#### Activity
Would you output the following records verbatim and skip the images in them?

#### The data
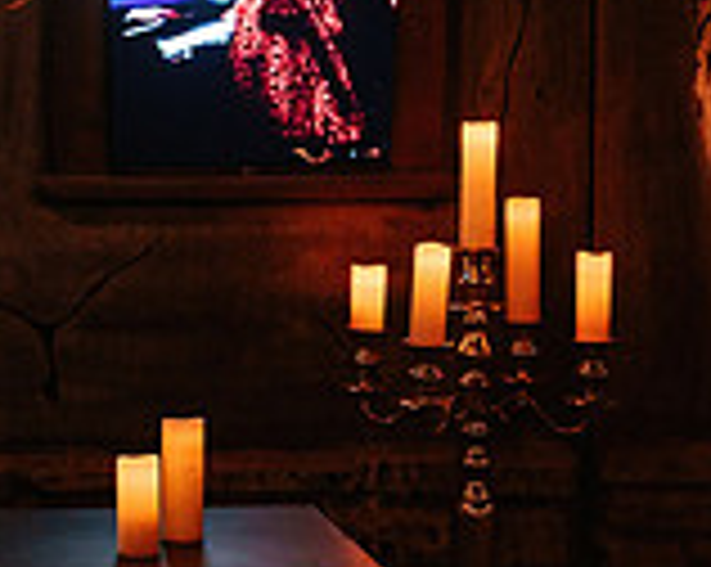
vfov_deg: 11.0
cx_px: -225
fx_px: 2942
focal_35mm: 140
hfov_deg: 13.3
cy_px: 224
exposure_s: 1/60
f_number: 2.8
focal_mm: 35
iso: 1600
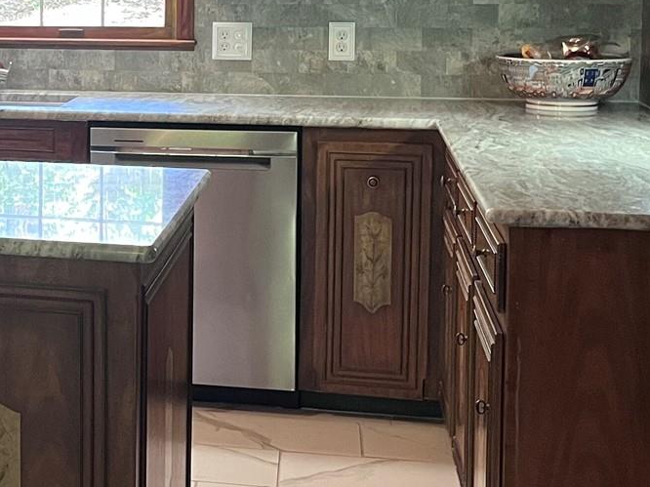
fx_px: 1502
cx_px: -110
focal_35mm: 80
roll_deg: +0.8
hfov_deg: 22.7
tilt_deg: -5.0
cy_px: 82
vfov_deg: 18.2
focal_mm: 5.1
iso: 250
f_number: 1.6
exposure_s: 1/60
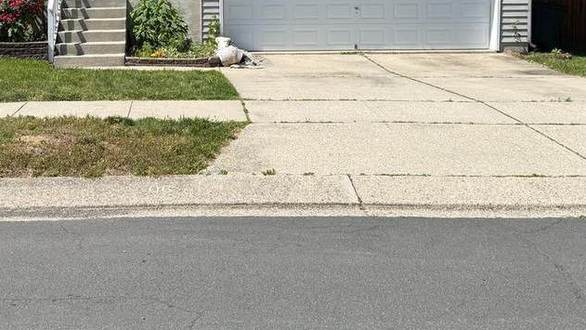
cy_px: 19
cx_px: 207
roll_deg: +0.4
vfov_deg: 22.0
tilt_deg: -2.5
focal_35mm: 53
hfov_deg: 38.8
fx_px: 824
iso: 80
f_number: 1.78
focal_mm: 6.76
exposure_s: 1/5319
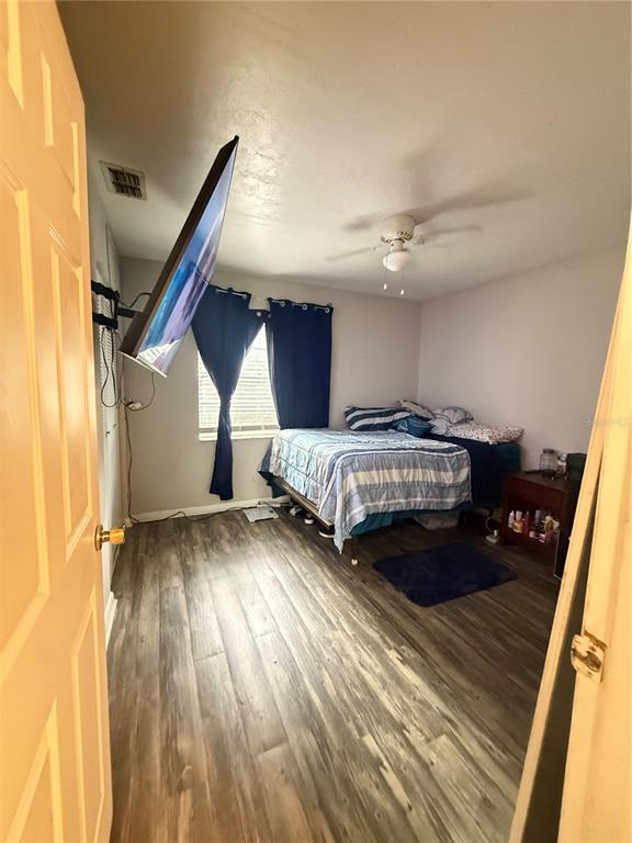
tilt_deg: -5.9
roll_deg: -1.2
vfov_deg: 102.1
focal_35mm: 14
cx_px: 316
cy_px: 422
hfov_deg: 85.7
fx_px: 341
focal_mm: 2.22
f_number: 2.2
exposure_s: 1/40
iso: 1250
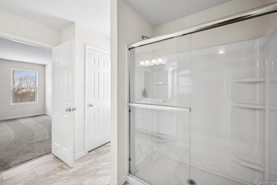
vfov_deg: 77.3
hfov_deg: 100.4
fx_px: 115
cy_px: 89
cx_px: 135
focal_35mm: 15
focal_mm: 14
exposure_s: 1/2.5
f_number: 9
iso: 100
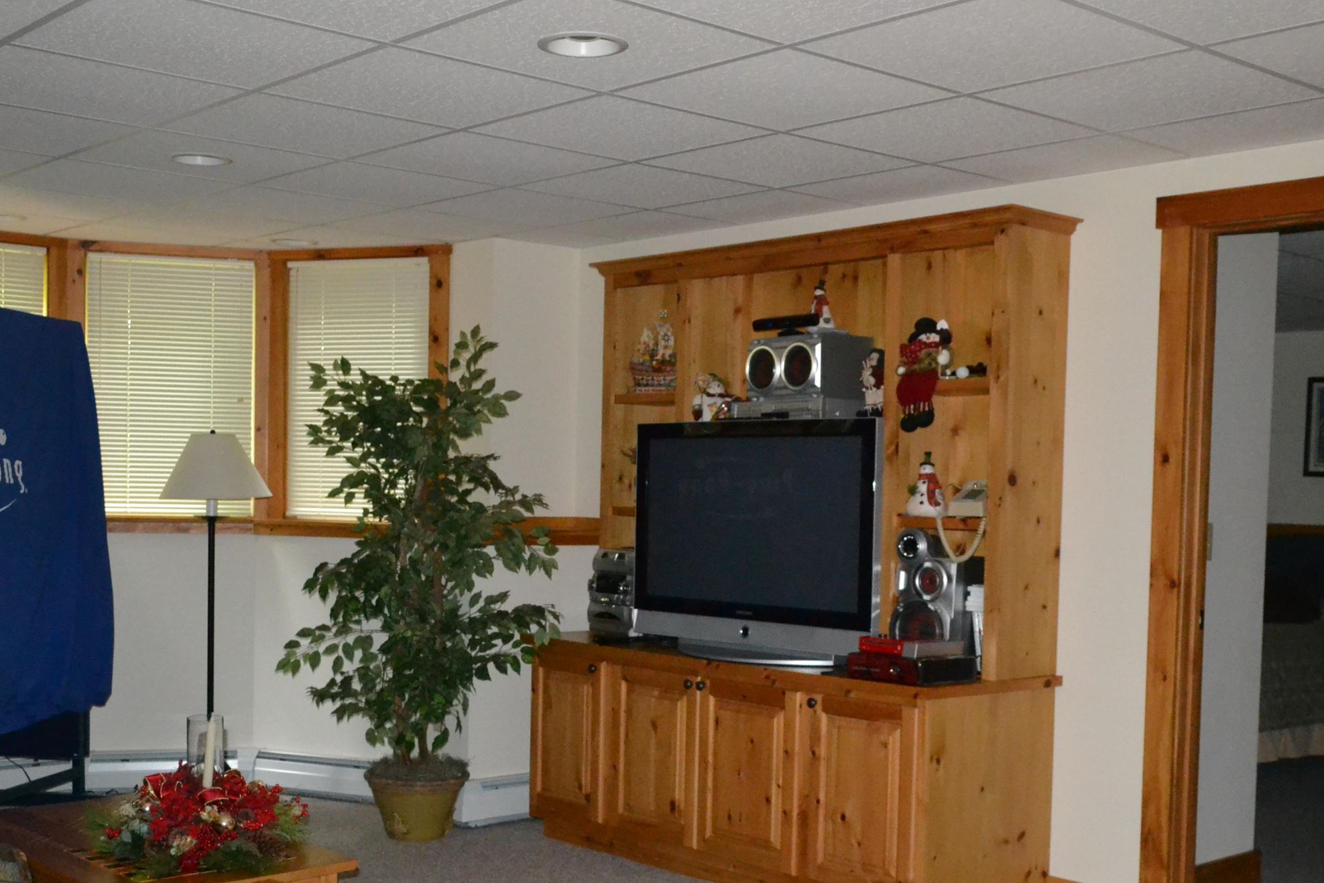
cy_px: 563
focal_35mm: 42
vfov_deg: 31.7
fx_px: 1545
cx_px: 656
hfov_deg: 46.4
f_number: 3.5
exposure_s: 1/60
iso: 3200
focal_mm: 18
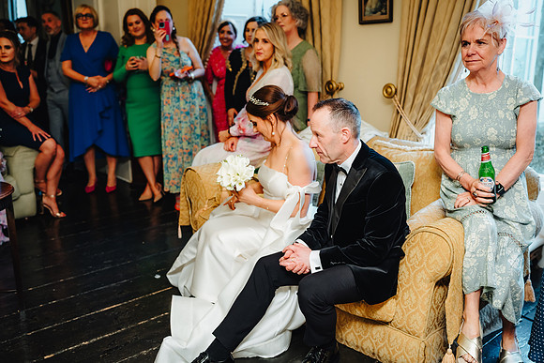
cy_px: 182
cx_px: 272
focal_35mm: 35
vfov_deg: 37.9
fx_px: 529
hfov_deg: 54.4
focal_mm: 35
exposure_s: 1/200
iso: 500
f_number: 2.5
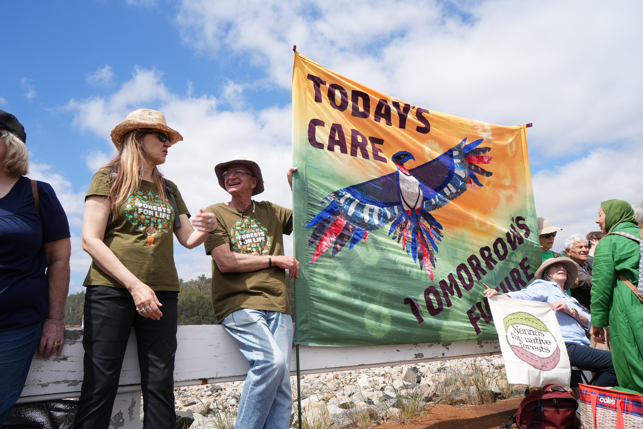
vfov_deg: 53.2
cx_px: 322
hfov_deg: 73.7
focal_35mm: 24
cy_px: 214
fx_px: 429
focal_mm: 24
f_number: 14
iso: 160
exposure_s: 1/125
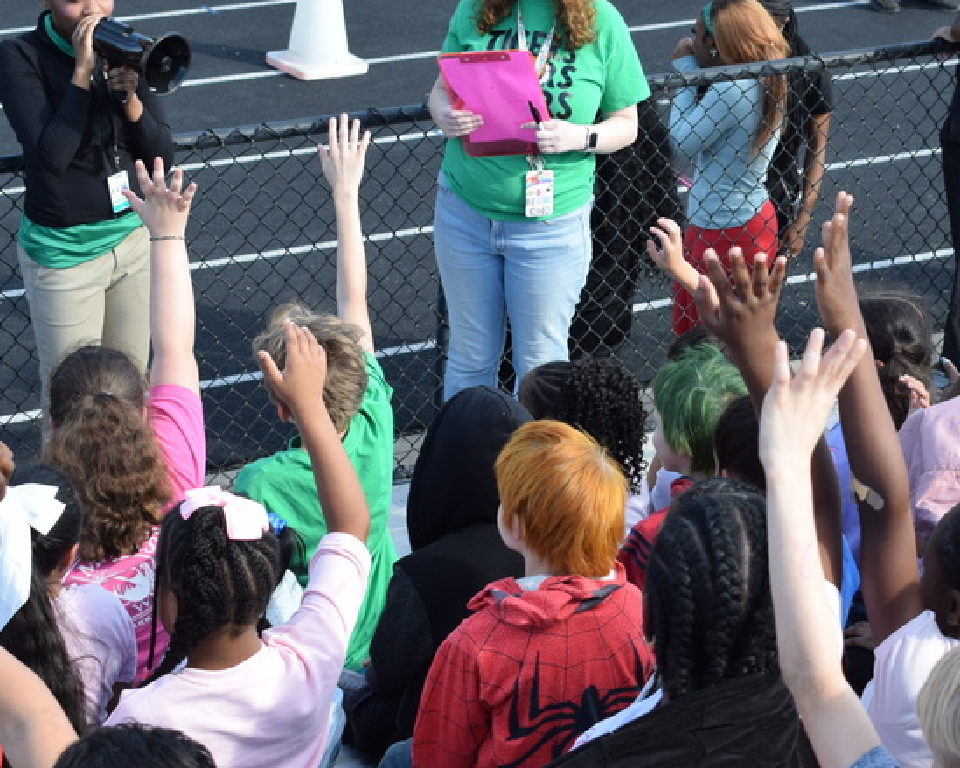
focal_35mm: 105
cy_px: 421
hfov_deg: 18.2
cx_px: 645
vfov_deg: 14.7
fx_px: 2983
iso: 360
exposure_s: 1/250
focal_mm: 40
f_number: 8
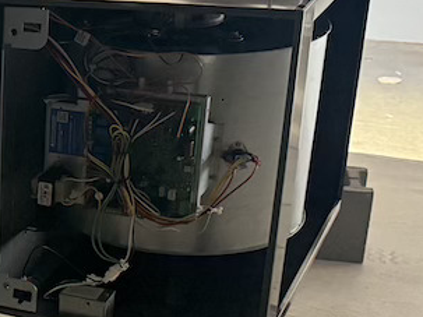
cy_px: 235
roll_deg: +2.4
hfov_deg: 18.5
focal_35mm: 95
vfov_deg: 15.5
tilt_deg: -23.2
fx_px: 1160
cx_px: -197
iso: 800
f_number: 1.78
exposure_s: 1/60
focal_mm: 6.76
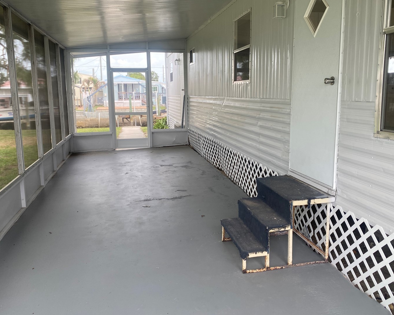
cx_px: 203
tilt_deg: -8.5
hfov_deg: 58.8
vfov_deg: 48.5
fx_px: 350
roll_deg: +0.6
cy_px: 145
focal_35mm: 30
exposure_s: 1/316
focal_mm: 4.25
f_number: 1.8
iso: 32
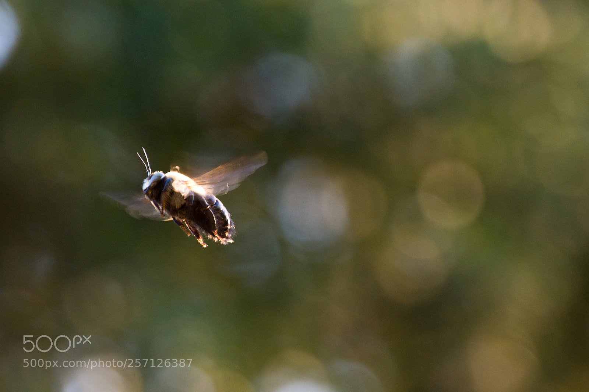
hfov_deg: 10.2
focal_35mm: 202
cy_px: 196
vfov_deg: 6.8
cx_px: 294
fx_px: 3312
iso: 500
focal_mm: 135
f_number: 8
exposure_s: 1/160
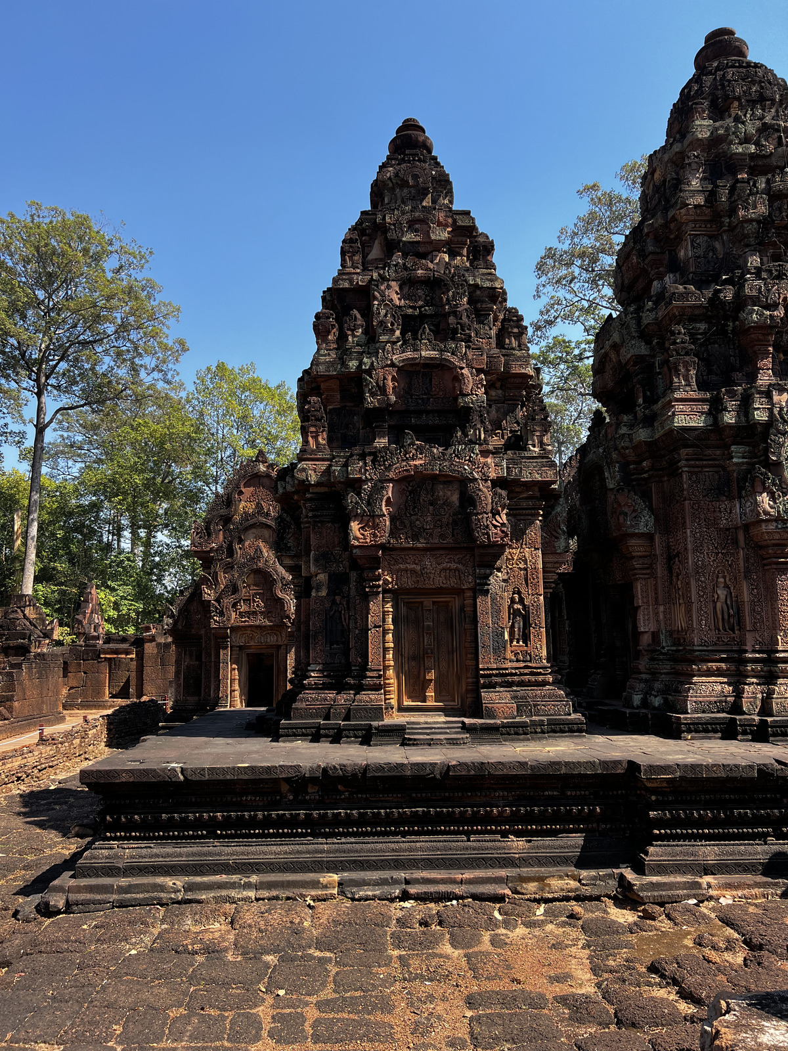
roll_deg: +1.4
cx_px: 394
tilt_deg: +9.0
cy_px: 526
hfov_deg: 53.1
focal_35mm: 26
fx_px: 789
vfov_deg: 67.3
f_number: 1.5
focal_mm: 5.7
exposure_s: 1/1511
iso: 50
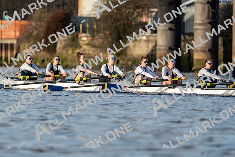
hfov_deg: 4.8
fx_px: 2781
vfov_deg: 3.2
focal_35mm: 426
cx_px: 118
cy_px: 78
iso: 400
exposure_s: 1/2000
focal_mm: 426
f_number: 6.3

#### Worked solution
vfov_deg: 11.0
cx_px: -225
fx_px: 2942
focal_35mm: 140
hfov_deg: 13.3
cy_px: 224
exposure_s: 1/60
f_number: 2.8
focal_mm: 35
iso: 1600
fx_px: 1502
cx_px: -110
focal_35mm: 80
roll_deg: +0.8
hfov_deg: 22.7
tilt_deg: -5.0
cy_px: 82
vfov_deg: 18.2
focal_mm: 5.1
iso: 250
f_number: 1.6
exposure_s: 1/60
cy_px: 19
cx_px: 207
roll_deg: +0.4
vfov_deg: 22.0
tilt_deg: -2.5
focal_35mm: 53
hfov_deg: 38.8
fx_px: 824
iso: 80
f_number: 1.78
focal_mm: 6.76
exposure_s: 1/5319
tilt_deg: -5.9
roll_deg: -1.2
vfov_deg: 102.1
focal_35mm: 14
cx_px: 316
cy_px: 422
hfov_deg: 85.7
fx_px: 341
focal_mm: 2.22
f_number: 2.2
exposure_s: 1/40
iso: 1250
vfov_deg: 77.3
hfov_deg: 100.4
fx_px: 115
cy_px: 89
cx_px: 135
focal_35mm: 15
focal_mm: 14
exposure_s: 1/2.5
f_number: 9
iso: 100
cy_px: 563
focal_35mm: 42
vfov_deg: 31.7
fx_px: 1545
cx_px: 656
hfov_deg: 46.4
f_number: 3.5
exposure_s: 1/60
iso: 3200
focal_mm: 18
cy_px: 182
cx_px: 272
focal_35mm: 35
vfov_deg: 37.9
fx_px: 529
hfov_deg: 54.4
focal_mm: 35
exposure_s: 1/200
iso: 500
f_number: 2.5
vfov_deg: 53.2
cx_px: 322
hfov_deg: 73.7
focal_35mm: 24
cy_px: 214
fx_px: 429
focal_mm: 24
f_number: 14
iso: 160
exposure_s: 1/125
focal_35mm: 105
cy_px: 421
hfov_deg: 18.2
cx_px: 645
vfov_deg: 14.7
fx_px: 2983
iso: 360
exposure_s: 1/250
focal_mm: 40
f_number: 8
cy_px: 235
roll_deg: +2.4
hfov_deg: 18.5
focal_35mm: 95
vfov_deg: 15.5
tilt_deg: -23.2
fx_px: 1160
cx_px: -197
iso: 800
f_number: 1.78
exposure_s: 1/60
focal_mm: 6.76
cx_px: 203
tilt_deg: -8.5
hfov_deg: 58.8
vfov_deg: 48.5
fx_px: 350
roll_deg: +0.6
cy_px: 145
focal_35mm: 30
exposure_s: 1/316
focal_mm: 4.25
f_number: 1.8
iso: 32
hfov_deg: 10.2
focal_35mm: 202
cy_px: 196
vfov_deg: 6.8
cx_px: 294
fx_px: 3312
iso: 500
focal_mm: 135
f_number: 8
exposure_s: 1/160
roll_deg: +1.4
cx_px: 394
tilt_deg: +9.0
cy_px: 526
hfov_deg: 53.1
focal_35mm: 26
fx_px: 789
vfov_deg: 67.3
f_number: 1.5
focal_mm: 5.7
exposure_s: 1/1511
iso: 50
hfov_deg: 4.8
fx_px: 2781
vfov_deg: 3.2
focal_35mm: 426
cx_px: 118
cy_px: 78
iso: 400
exposure_s: 1/2000
focal_mm: 426
f_number: 6.3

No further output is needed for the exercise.